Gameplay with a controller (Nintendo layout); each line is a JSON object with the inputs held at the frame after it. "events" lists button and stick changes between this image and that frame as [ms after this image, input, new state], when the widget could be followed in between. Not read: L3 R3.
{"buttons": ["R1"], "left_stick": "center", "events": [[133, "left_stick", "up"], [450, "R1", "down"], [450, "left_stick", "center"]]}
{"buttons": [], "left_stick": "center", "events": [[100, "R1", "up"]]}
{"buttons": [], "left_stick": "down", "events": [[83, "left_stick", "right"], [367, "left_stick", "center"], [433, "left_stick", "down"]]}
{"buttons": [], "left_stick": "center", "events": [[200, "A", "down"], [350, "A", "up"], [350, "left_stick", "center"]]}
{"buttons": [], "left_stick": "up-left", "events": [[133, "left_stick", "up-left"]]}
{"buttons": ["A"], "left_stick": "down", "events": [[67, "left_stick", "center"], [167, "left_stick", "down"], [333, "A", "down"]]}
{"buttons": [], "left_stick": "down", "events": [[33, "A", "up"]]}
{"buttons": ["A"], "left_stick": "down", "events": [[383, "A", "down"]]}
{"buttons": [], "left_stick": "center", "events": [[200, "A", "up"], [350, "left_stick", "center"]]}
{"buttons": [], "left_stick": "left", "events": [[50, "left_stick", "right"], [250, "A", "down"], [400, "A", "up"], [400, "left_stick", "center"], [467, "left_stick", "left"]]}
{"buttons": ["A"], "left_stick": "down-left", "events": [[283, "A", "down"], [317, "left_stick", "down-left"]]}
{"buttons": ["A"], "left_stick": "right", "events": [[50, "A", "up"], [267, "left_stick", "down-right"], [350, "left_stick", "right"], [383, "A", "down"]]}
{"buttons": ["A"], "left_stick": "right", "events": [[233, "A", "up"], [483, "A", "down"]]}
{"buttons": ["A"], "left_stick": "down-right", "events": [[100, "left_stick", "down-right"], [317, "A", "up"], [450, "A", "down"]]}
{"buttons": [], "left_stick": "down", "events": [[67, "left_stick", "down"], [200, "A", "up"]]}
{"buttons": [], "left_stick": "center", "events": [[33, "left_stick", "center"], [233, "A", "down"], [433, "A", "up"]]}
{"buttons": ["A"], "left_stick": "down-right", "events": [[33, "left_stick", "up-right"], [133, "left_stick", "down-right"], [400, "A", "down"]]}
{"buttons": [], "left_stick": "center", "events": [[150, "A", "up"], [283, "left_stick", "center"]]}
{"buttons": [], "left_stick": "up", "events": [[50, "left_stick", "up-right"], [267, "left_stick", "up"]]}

=== What the task asks ===
Go through the material and set every line down again exactly.

=== Result of the exercise ===
Gameplay with a controller (Nintendo layout); each line is a JSON object with the inputs held at the frame after it. "events" lists button and stick changes between this image and that frame as [ms after this image, input, new state], when the widget could be followed in between. Not read: L3 R3.
{"buttons": ["R1"], "left_stick": "center", "events": [[133, "left_stick", "up"], [450, "R1", "down"], [450, "left_stick", "center"]]}
{"buttons": [], "left_stick": "center", "events": [[100, "R1", "up"]]}
{"buttons": [], "left_stick": "down", "events": [[83, "left_stick", "right"], [367, "left_stick", "center"], [433, "left_stick", "down"]]}
{"buttons": [], "left_stick": "center", "events": [[200, "A", "down"], [350, "A", "up"], [350, "left_stick", "center"]]}
{"buttons": [], "left_stick": "up-left", "events": [[133, "left_stick", "up-left"]]}
{"buttons": ["A"], "left_stick": "down", "events": [[67, "left_stick", "center"], [167, "left_stick", "down"], [333, "A", "down"]]}
{"buttons": [], "left_stick": "down", "events": [[33, "A", "up"]]}
{"buttons": ["A"], "left_stick": "down", "events": [[383, "A", "down"]]}
{"buttons": [], "left_stick": "center", "events": [[200, "A", "up"], [350, "left_stick", "center"]]}
{"buttons": [], "left_stick": "left", "events": [[50, "left_stick", "right"], [250, "A", "down"], [400, "A", "up"], [400, "left_stick", "center"], [467, "left_stick", "left"]]}
{"buttons": ["A"], "left_stick": "down-left", "events": [[283, "A", "down"], [317, "left_stick", "down-left"]]}
{"buttons": ["A"], "left_stick": "right", "events": [[50, "A", "up"], [267, "left_stick", "down-right"], [350, "left_stick", "right"], [383, "A", "down"]]}
{"buttons": ["A"], "left_stick": "right", "events": [[233, "A", "up"], [483, "A", "down"]]}
{"buttons": ["A"], "left_stick": "down-right", "events": [[100, "left_stick", "down-right"], [317, "A", "up"], [450, "A", "down"]]}
{"buttons": [], "left_stick": "down", "events": [[67, "left_stick", "down"], [200, "A", "up"]]}
{"buttons": [], "left_stick": "center", "events": [[33, "left_stick", "center"], [233, "A", "down"], [433, "A", "up"]]}
{"buttons": ["A"], "left_stick": "down-right", "events": [[33, "left_stick", "up-right"], [133, "left_stick", "down-right"], [400, "A", "down"]]}
{"buttons": [], "left_stick": "center", "events": [[150, "A", "up"], [283, "left_stick", "center"]]}
{"buttons": [], "left_stick": "up", "events": [[50, "left_stick", "up-right"], [267, "left_stick", "up"]]}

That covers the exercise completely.